# Rust In The Shed....



## Pedalin Past (Mar 12, 2017)

Pulled these out of a shed last week.  Jeunet, Chiorda, Phillips, Dawes, Fuji and Schwinn to name a few.  More projects, parts and pieces for the shop....


----------



## GTs58 (Mar 12, 2017)

Nice trailer.


----------



## morton (Mar 13, 2017)

Appears to be some interesting "stuff."  Love these types of treasure hunts.  If you buy them at the right price, one bike can pay for the hole load and in effect you got the rest for free.  For some reason my wife doesn't understand or agree with that logic!  

I've found the best time to bring another bike or bikes into the fold is when she is not home so I can stash it someplace before she arrives.  "Are you kidding?  I've had that bike (or those bikes) for awhile, just got it out to see what I need to get it fixed up."


----------



## bulldog1935 (Mar 13, 2017)

I think she'll notice


----------



## Cadorino (Mar 17, 2017)

morton said:


> For some reason my wife doesn't understand or agree with that logic!
> I've found the best time to bring another bike or bikes into the fold is when she is not home so I can stash it someplace before she arrives.

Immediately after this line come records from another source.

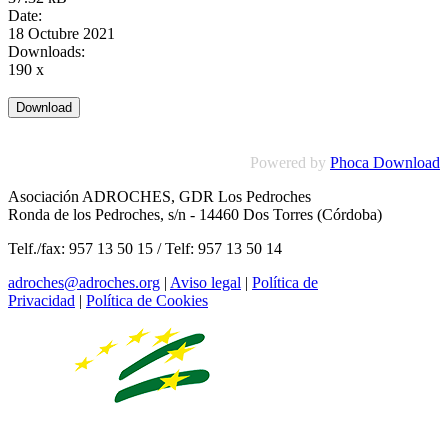
Date:
18 Octubre 2021
Downloads:
190 x
Powered by
Phoca Download
Asociación ADROCHES, GDR Los Pedroches
Ronda de los Pedroches, s/n - 14460 Dos Torres (Córdoba)
Telf./fax: 957 13 50 15 / Telf: 957 13 50 14
adroches@adroches.org
|
Aviso legal
|
Política de
Privacidad
|
Política de Cookies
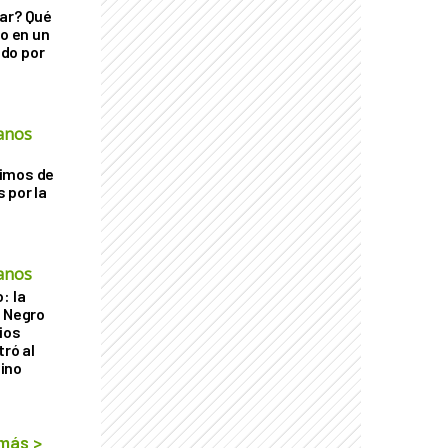
ar? Qué
go en un
do por
anos
imos de
 por la
anos
: la
r Negro
ios
tró al
ino
 más
>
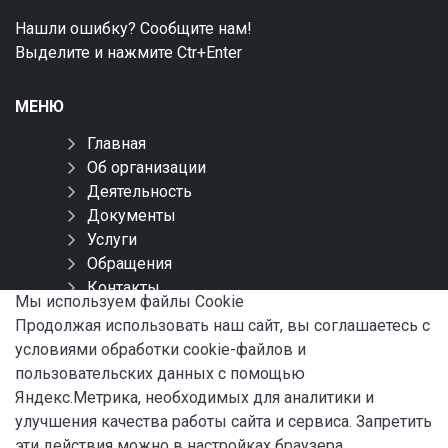
Нашли ошибку? Сообщите нам!
Выделите и нажмите Ctr+Enter
МЕНЮ
Главная
Об организации
Деятельность
Документы
Услуги
Обращения
Контакты
Мы используем файлы Сookie
Карта сайта
Продолжая использовать наш сайт, вы соглашаетесь с
условиями обработки cookie-файлов и
СОЦИАЛЬНЫЕ СЕТИ
пользовательских данных с помощью
Яндекс.Метрика, необходимых для аналитики и
улучшения качества работы сайта и сервиса. Запретить
эти действия можно в настройках браузера.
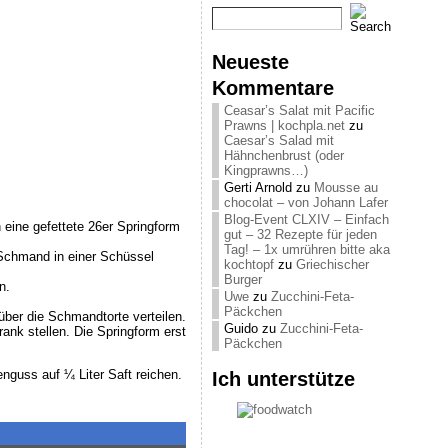
Neueste
Kommentare
Ceasar’s Salat mit Pacific
Prawns | kochpla.net
zu
Caesar’s Salad mit
Hähnchenbrust (oder
Kingprawns…)
Gerti Arnold
zu
Mousse au
chocolat – von Johann Lafer
Blog-Event CLXIV – Einfach
 eine gefettete 26er Springform
gut – 32 Rezepte für jeden
Tag! – 1x umrühren bitte aka
Schmand in einer Schüssel
kochtopf
zu
Griechischer
Burger
n.
Uwe
zu
Zucchini-Feta-
Päckchen
ber die Schmandtorte verteilen.
Guido
zu
Zucchini-Feta-
ank stellen. Die Springform erst
Päckchen
enguss auf ¼ Liter Saft reichen.
Ich unterstütze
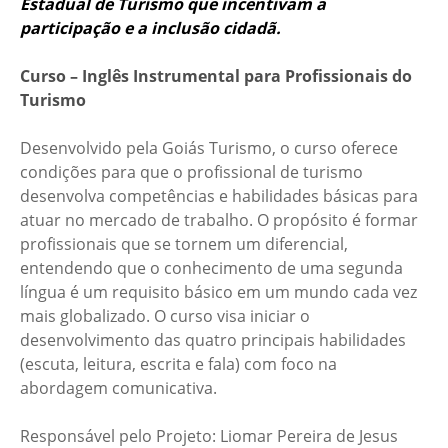
Estadual de Turismo que incentivam a
participação e a inclusão cidadã.
Curso – Inglês Instrumental para Profissionais do
Turismo
Desenvolvido pela Goiás Turismo, o curso oferece
condições para que o profissional de turismo
desenvolva competências e habilidades básicas para
atuar no mercado de trabalho. O propósito é formar
profissionais que se tornem um diferencial,
entendendo que o conhecimento de uma segunda
língua é um requisito básico em um mundo cada vez
mais globalizado. O curso visa iniciar o
desenvolvimento das quatro principais habilidades
(escuta, leitura, escrita e fala) com foco na
abordagem comunicativa.
Responsável pelo Projeto: Liomar Pereira de Jesus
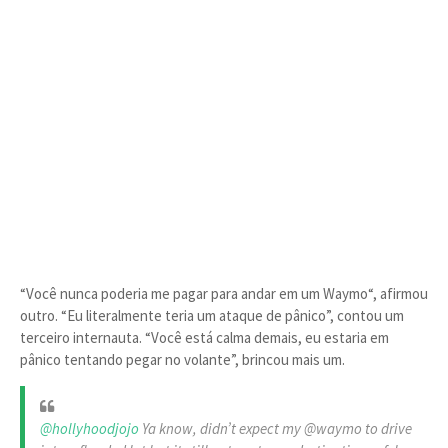
“Você nunca poderia me pagar para andar em um Waymo“, afirmou
outro. “Eu literalmente teria um ataque de pânico”, contou um
terceiro internauta. “Você está calma demais, eu estaria em
pânico tentando pegar no volante”, brincou mais um.
@hollyhoodjojo
Ya know, didn’t expect my @waymo to drive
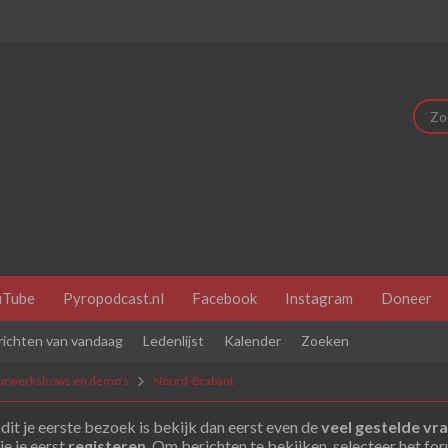
uTube
Pyropodcast.nl
Facebook
Instagram
Doneer
richten van vandaag
Ledenlijst
Kalender
Zoeken
urwerkshows en demo's
Noord-Brabant
dit je eerste bezoek is bekijk dan eerst even de
veel gestelde vr
je je eerst
registeren
. Om berichten te bekijken, selecteer het fo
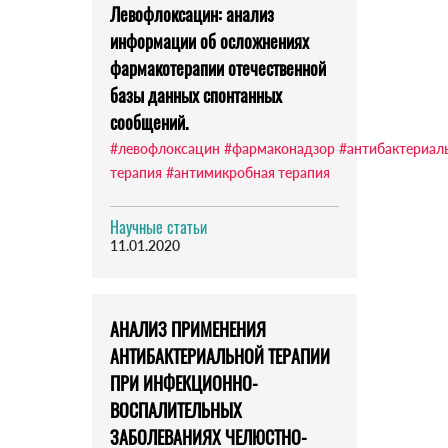
Левофлоксацин: анализ
информации об осложнениях
фармакотерапии отечественной
базы данных спонтанных
сообщений.
#левофлоксацин
#фармаконадзор
#антибактериал
терапия
#антимикробная терапия
Научные статьи
11.01.2020
АНАЛИЗ ПРИМЕНЕНИЯ
АНТИБАКТЕРИАЛЬНОЙ ТЕРАПИИ
ПРИ ИНФЕКЦИОННО-
ВОСПАЛИТЕЛЬНЫХ
ЗАБОЛЕВАНИЯХ ЧЕЛЮСТНО-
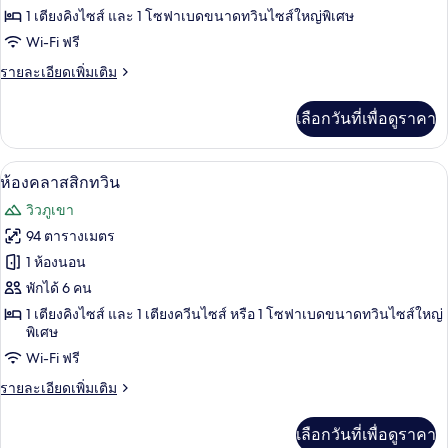
1 เตียงคิงไซส์ และ 1 โซฟาเบดขนาดทวินไซส์ใหญ่พิเศษ
คลาส
Wi-Fi ฟรี
สิ
ราย
รายละเอียดเพิ่มเติม
กดับเบิล
ละเอียด
เพิ่ม
เลือกวันที่เพื่อดูราคา
เติม
เกี่ยว
กับ
ห้องคลาสสิกทวิน | เครื่องนอนระดับพรีเ
เปิด
8
ห้อง
ห้องคลาสสิกทวิน
คลาส
ภาพถ่าย
วิวภูเขา
สิ
ทั้งหมด
กดับเบิล
94 ตารางเมตร
ของ
1 ห้องนอน
ห้อง
พักได้ 6 คน
1 เตียงคิงไซส์ และ 1 เตียงควีนไซส์ หรือ 1 โซฟาเบดขนาดทวินไซส์ใหญ่
คลาส
พิเศษ
สิ
Wi-Fi ฟรี
ก
ราย
รายละเอียดเพิ่มเติม
ทวิน
ละเอียด
เพิ่ม
เลือกวันที่เพื่อดูราคา
เติม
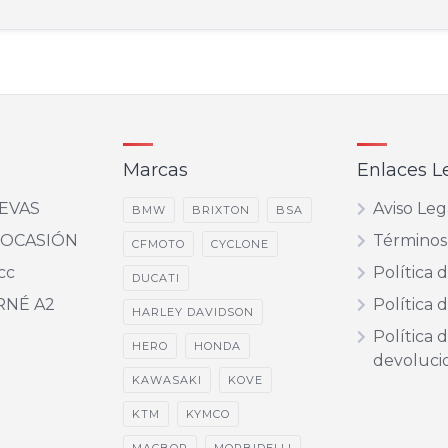
Marcas
Enlaces L
EVAS
Aviso Leg
BMW
BRIXTON
BSA
 OCASIÓN
Términos
CFMOTO
CYCLONE
cc
Política 
DUCATI
RNÉ A2
Política 
HARLEY DAVIDSON
Política 
HERO
HONDA
devoluci
KAWASAKI
KOVE
KTM
KYMCO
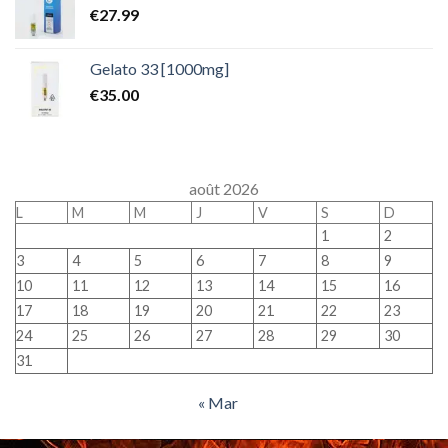
€
27.99
Gelato 33 [1000mg]
€
35.00
août 2026
L
M
M
J
V
S
D
1
2
3
4
5
6
7
8
9
10
11
12
13
14
15
16
17
18
19
20
21
22
23
24
25
26
27
28
29
30
31
« Mar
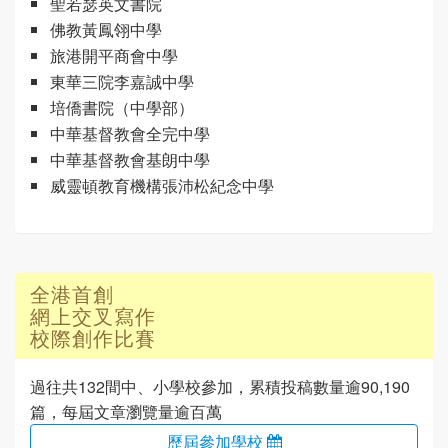
聖若瑟英文書院
佛教黃鳳翎中學
旅港開平商會中學
東華三院李嘉誠中學
培僑書院（中學部）
中華基督教會全完中學
中華基督教會基朗中學
威靈頓教育機構張沛松紀念中學
全港首創
網上交叉寫作
校際創作比賽
過往共132間中、小學校參加，累積投稿數量逾90,190
篇，每屆文章瀏覽量逾百萬
歷屆參加學校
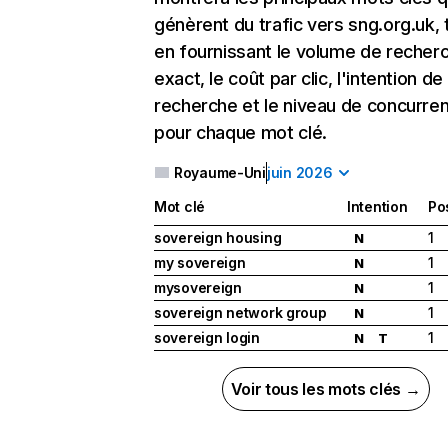
génèrent du trafic vers sng.org.uk, 
en fournissant le volume de recher
exact, le coût par clic, l'intention de
recherche et le niveau de concurre
pour chaque mot clé.
Royaume-Uni
juin 2026
Mot clé
Intention
Po
sovereign housing
1
N
my sovereign
1
N
mysovereign
1
N
sovereign network group
1
N
sovereign login
1
N
T
Voir tous les mots clés →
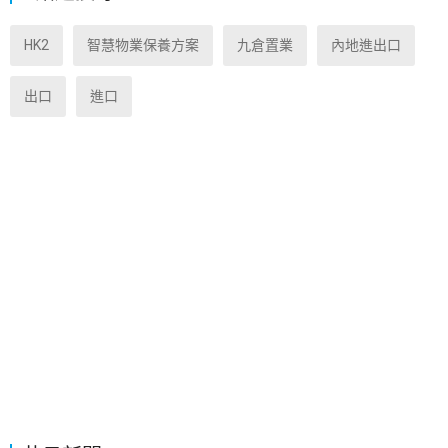
HK2
智慧物業保養方案
九倉置業
內地進出口
出口
進口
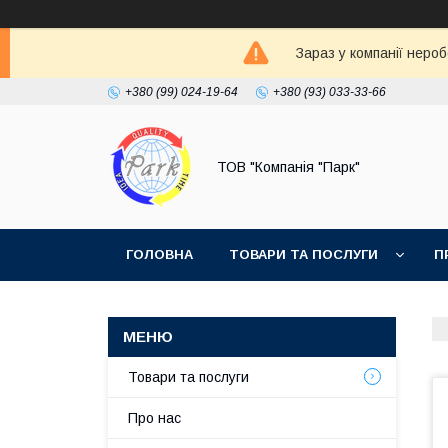
Зараз у компанії неро
+380 (99) 024-19-64
+380 (93) 033-33-66
ТОВ "Компанія "Парк"
ГОЛОВНА
ТОВАРИ ТА ПОСЛУГИ
П
Товари та послуги
Про нас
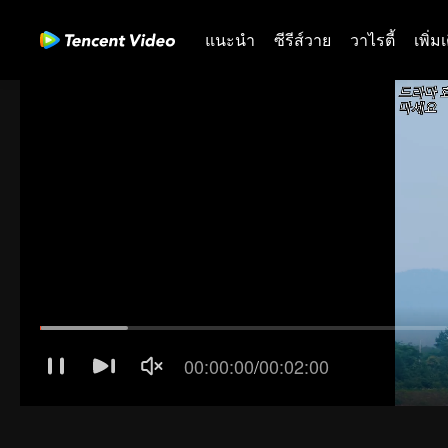
แนะนำ
ซีรีส์วาย
วาไรตี้
เพิ่ม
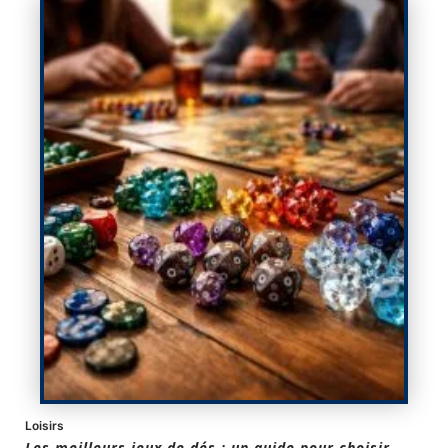
Loisirs
Les meilleurs jeux de dés : un guide pour choisir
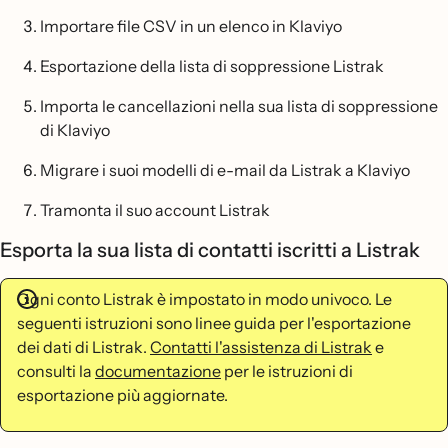
Importare file CSV in un elenco in Klaviyo
Esportazione della lista di soppressione Listrak
Importa le cancellazioni nella sua lista di soppressione
di Klaviyo
Migrare i suoi modelli di e-mail da Listrak a Klaviyo
Tramonta il suo account Listrak
Esporta la sua lista di contatti iscritti a Listrak
Ogni conto Listrak è impostato in modo univoco. Le
seguenti istruzioni sono linee guida per l'esportazione
dei dati di Listrak.
Contatti l'assistenza di Listrak
e
consulti la
documentazione
per le istruzioni di
esportazione più aggiornate.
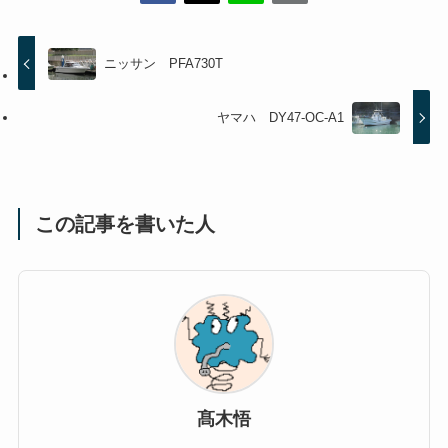
ニッサン PFA730T
ヤマハ DY47-OC-A1
この記事を書いた人
髙木悟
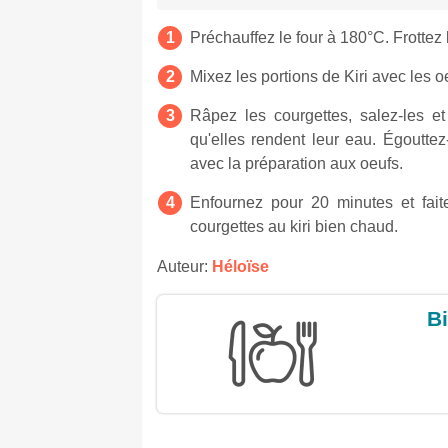
Préchauffez le four à 180°C. Frottez l
Mixez les portions de Kiri avec les o
Râpez les courgettes, salez-les e
qu'elles rendent leur eau. Égouttez
avec la préparation aux oeufs.
Enfournez pour 20 minutes et fait
courgettes au kiri bien chaud.
Auteur:
Héloïse
Bi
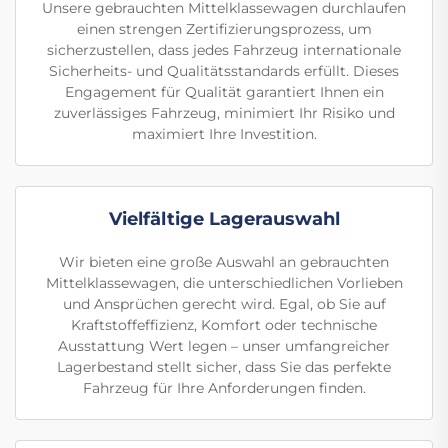
Unsere gebrauchten Mittelklassewagen durchlaufen
einen strengen Zertifizierungsprozess, um
sicherzustellen, dass jedes Fahrzeug internationale
Sicherheits- und Qualitätsstandards erfüllt. Dieses
Engagement für Qualität garantiert Ihnen ein
zuverlässiges Fahrzeug, minimiert Ihr Risiko und
maximiert Ihre Investition.
Vielfältige Lagerauswahl
Wir bieten eine große Auswahl an gebrauchten
Mittelklassewagen, die unterschiedlichen Vorlieben
und Ansprüchen gerecht wird. Egal, ob Sie auf
Kraftstoffeffizienz, Komfort oder technische
Ausstattung Wert legen – unser umfangreicher
Lagerbestand stellt sicher, dass Sie das perfekte
Fahrzeug für Ihre Anforderungen finden.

Funny, as I do the same thing!


----------



## wrongway (Mar 21, 2017)

I just buy Raleigh or similar bikes.....all in black so they all look like the same one!


----------



## morton (Apr 5, 2017)

bulldog1935 said:


> I think she'll notice




If my wife ever came home to that, it would be instant divorce. Something on the order of, "Get that crap out of here today or find somewhere else to sleep tonight!"

And in short order there would be a posting on CL for: "Free bikes...must take all."


----------



## bulldog1935 (Apr 5, 2017)

To be fair, those are photos of Helotes Bike shop.  Nothing is for sale there.  The owner is the nicest guy you'd ever want to meet, totally helpful, and totally OCD.
http://www.classicrendezvous.com/Bike_Shops/helotes_tx.htm

I have heard the really good stuff is at his house - some women can put up with it.


----------